AH: It’s got a 550cc, I believe it’s a 0.6-liter. It’s a little three-cylinder with a four-speed manual. The engine is located directly above the rear axle. There’s an access hatch with four bolts and you can get to the motor from below and from the sides as well. Basically, Honda took a front-wheel-drive configuration and flipped it around.
It’s got a leaf spring rear suspension set up with a solid rear axle and independent front suspension. It’s got disc brakes up front and drums in the rear. The bed folds down on all three sides and you can actually remove the bed walls entirely so you’ve got a true flatbed.

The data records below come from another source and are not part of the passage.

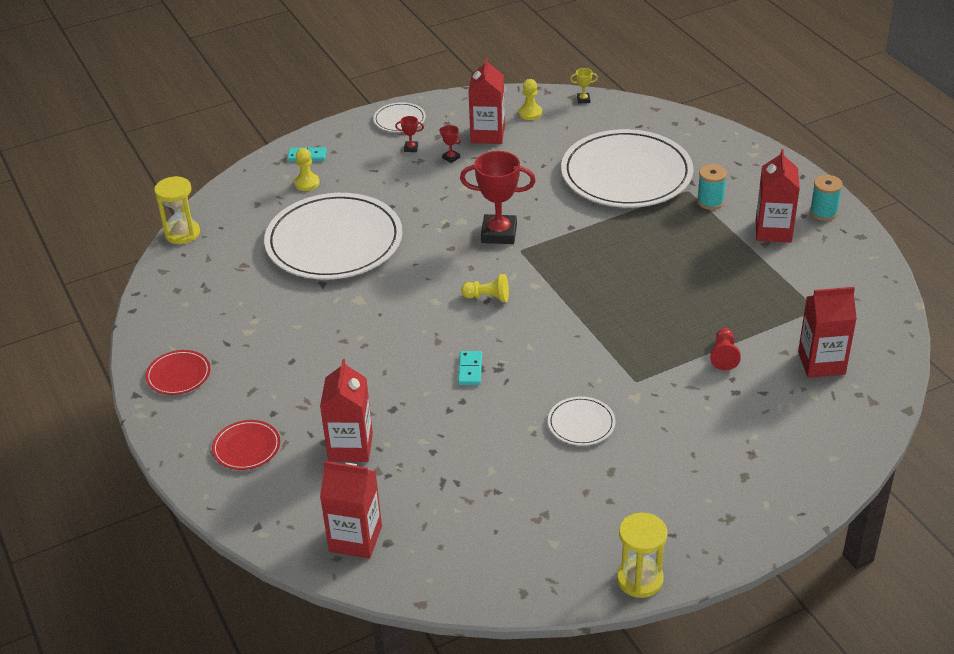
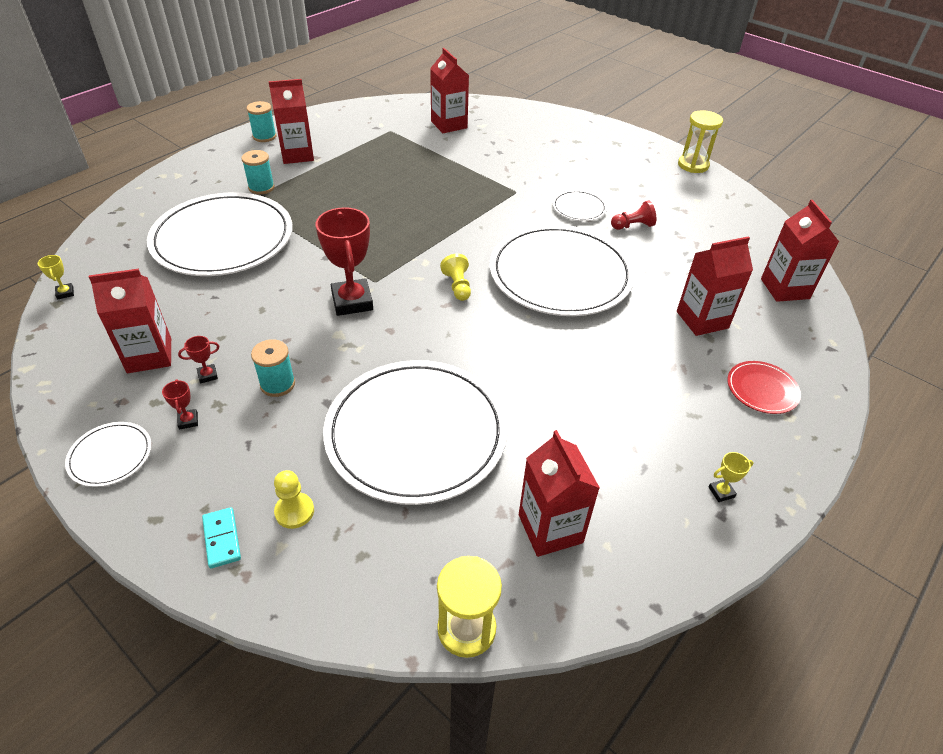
camera: 115 degrees left, 5 degrees up
red plate [145,350,210,395] -> yellow trophy [709,452,753,502]
red trophy [440,125,461,163] -> red trophy turned 45 degrees clockwise [178,336,219,383]
turquoise domino [458,351,482,385] -> white plate [490,224,635,316]
yellow pawn [518,79,542,120] -> none
red pawn [710,328,741,370] -> red pawn moved to [611,200,656,230]
none -> turquoise spool [251,339,295,397]
none -> red carton [519,430,600,557]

AG: How’s it been reliability-wise?
AH: Everything has been really good. The toughest part about owning it has been getting used to driving right hand drive in the U.S, but mechanically the truck has been solid. The only thing I’ve had to do is general maintenance.
It’s tough to find parts for these because they never sold them new here, so you have to be patient waiting for parts directly from Japan. That said, I haven’t had any major issues and based on the research these are pretty solid.
AG: Does this thing have any amenities?
AH: It’s got a Clarion AM radio and the original roadside flair required in Japan. I was told there was something about the interior, I guess this model was catered more towards the city, so it’s the “premium package.” Meaning the interior is black instead of the common brown and there’s a cover over the center floor portion, as “premium” as this truck gets.
There’s no AC and everything is manual controls—wind up windows, no power locks, etcetera. The seats are fixed in place and the headrests are right against the rear glass. Basically, everything in the truck is utilized the best it can be for max footprint.
It’s not the safest thing—your knees are essentially the bumper for the front of the truck. Everything is right there, easy to access.
AG: Do you have any future plans for this thing?
AH: At one point I was looking into lowering it. The only problem is, you’d probably want to lower the rear more than the front because as soon as you sit in the vehicle, it gets pretty low already, especially on the bigger wheels. Plus, the rear is axle-over-leaf, which makes it tricky to lower the back.
In the future, I hope to swap a GSXR 1000cc motorcycle engine in it and turn this thing into a screaming sort of nonsense vehicle, something to freak everyone out. But for now, I’m good with just cruising.